They're wrong at the jacks best I can tell the in/out's are wired to the sleeves


----------



## Barry (Aug 3, 2021)

Shaggyvs said:


> Hey, if you're still having trouble with this, it looks to me like you have the hot (lead) and ground wires backwards on your input and output jacks. The two black wires coming from the top of your board should go to the inside lug on your jack - the Ground in the picture below. The yellow wires should go to the hot lug  - the (Tip) Primary Lead in the photo below. It's a little hard to see in your photo but I think those are backwards. That would definitely cause your signal to cut when introducing power since it would ground the tip of your jack.
> 
> View attachment 14465


Sorry didn't see this before I posted


----------



## Shaggyvs (Aug 3, 2021)

Barry said:


> Sorry didn't see this before I posted


Great minds think alike. Well, some would argue mine isn't that great!


----------



## Barry (Aug 3, 2021)

Shaggyvs said:


> Great minds think alike. Well, some would argue mine isn't that great!


If mine ever was, it isn't anymore!


----------



## Rcmatz (Aug 4, 2021)

Thank you both! I think I reworked (damaged) the board enough that I decided to take a step back and work on a sandspur.  I am reusing the stomp from the sandspur which came along with the Jacks and the mis wired jacks was definitely one of my problems which is fixed now.   I am also struggling on the sandspur, so I will ask my newbie questions on that one here as well.

1) I ordered BC183.  I believe I learned how to use my mulitimeter to validate the B-C-E which, with the flat face towards me, my measurements say they are E-C-B.  I insulated one of the legs, and bent them to align with E-B-C which I believe is the sandspur layout - Is that correct?

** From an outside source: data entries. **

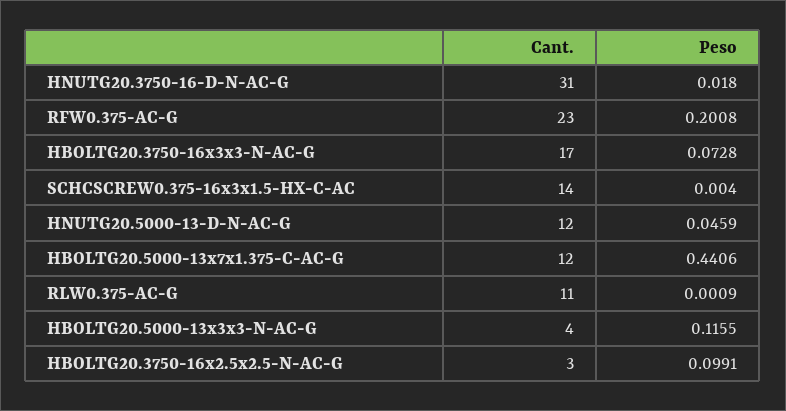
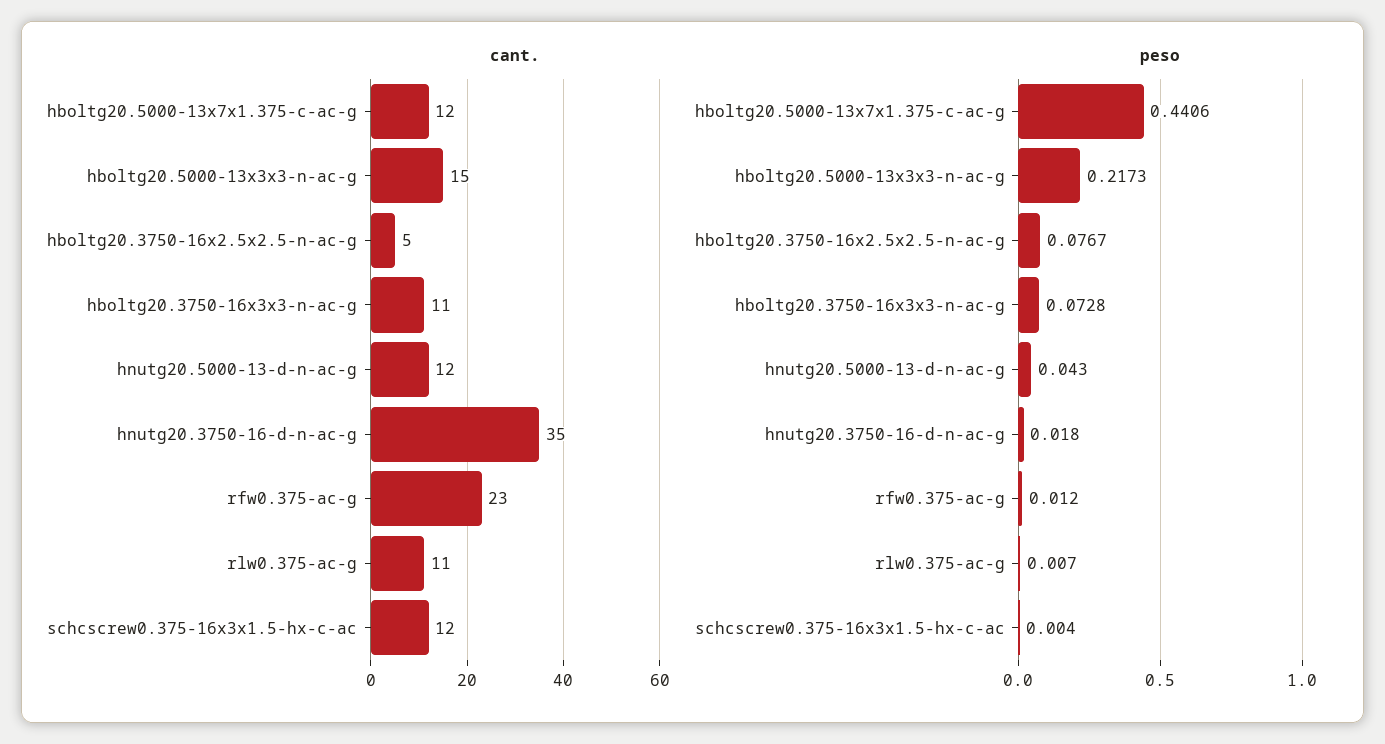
Cant., HNUTG20.3750-16-D-N-AC-G: 31 -> 35
Peso, RFW0.375-AC-G: 0.2008 -> 0.012
Cant., HBOLTG20.3750-16x3x3-N-AC-G: 17 -> 11
Cant., SCHCSCREW0.375-16x3x1.5-HX-C-AC: 14 -> 12
Peso, HNUTG20.5000-13-D-N-AC-G: 0.0459 -> 0.043
Peso, RLW0.375-AC-G: 0.0009 -> 0.007
Cant., HBOLTG20.5000-13x3x3-N-AC-G: 4 -> 15
Peso, HBOLTG20.5000-13x3x3-N-AC-G: 0.1155 -> 0.2173
Cant., HBOLTG20.3750-16x2.5x2.5-N-AC-G: 3 -> 5
Peso, HBOLTG20.3750-16x2.5x2.5-N-AC-G: 0.0991 -> 0.0767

2) I have no audio, and am back to needing to build the tester suggested above.  I have traced voltage all the way through.  I get to C3, on the outside leg I have a reading of 8.4V  and on the inside leg reading I get .1mV.  At the Volume pot, I measure .1 mV.  I replaced C3 and tested it prior to putting it into the circuit.  I tested the C3 I removed, both were near the 10nF.  I have reflowed all of the volume pot pins.


Also, just a tip for anyone who is new like me, when I searched the forum for sandspur, there were some good photos of the guts as someone else has successfully built it.  That alone has helped me troubleshoot a few gotchas.

Randy


----------



## Rcmatz (Aug 4, 2021)

I think I may have localized my problem, but I don't know what to do with it.  I have copied the image from https://www.electrosmash.com/fuzz-face

I am using NPN so I believe all my readings should be positive not negative.

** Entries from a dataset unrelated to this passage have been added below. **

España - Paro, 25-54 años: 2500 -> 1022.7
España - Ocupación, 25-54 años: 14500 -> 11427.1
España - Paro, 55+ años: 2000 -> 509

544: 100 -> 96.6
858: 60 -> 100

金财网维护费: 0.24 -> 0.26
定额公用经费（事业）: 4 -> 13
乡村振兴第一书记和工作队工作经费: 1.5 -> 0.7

I think one-of my issues may be the point between C1, Q1 Base and R4.  They all measure ~500mv.  

On the other end of R4 and at Pot1 I measure .6V
On the other end of C1 I measure .63V
On the Collector for Q1 I measure 1.255V
On the Emitter for Q1 I measure .1mv

I have replaced C1
I have reflown R4 and Q1, though Q1 is messy due to me replacing transistors as a result of the wrong orientation mentioned above.  I'm essentially surface mounted with a full hole of solder.


----------



## Feral Feline (Aug 4, 2021)

What's going on? Are you building an NPN Fuzz Face or a PNP?

You can't just mix and match the two.

If NPN then you don't need the voltage inverter chip, and your electrolytic caps will need to be oriented correctly ie NEGATIVE TO GND, the opposite of the ElectroSmash schematic you've posted.


Ahh okay, I see you've switched from a Sunflower to a Sandspur...


Rcmatz said:


> ... I decided to take a step back and work on a sandspur. ...  I am also struggling on the sandspur, so I will ask my newbie questions on that one here as well.
> 
> ...Randy


No, don't, not "here as well."

Please start a separate thread for the Sandspur problems... That will make it easier for all concerned.


----------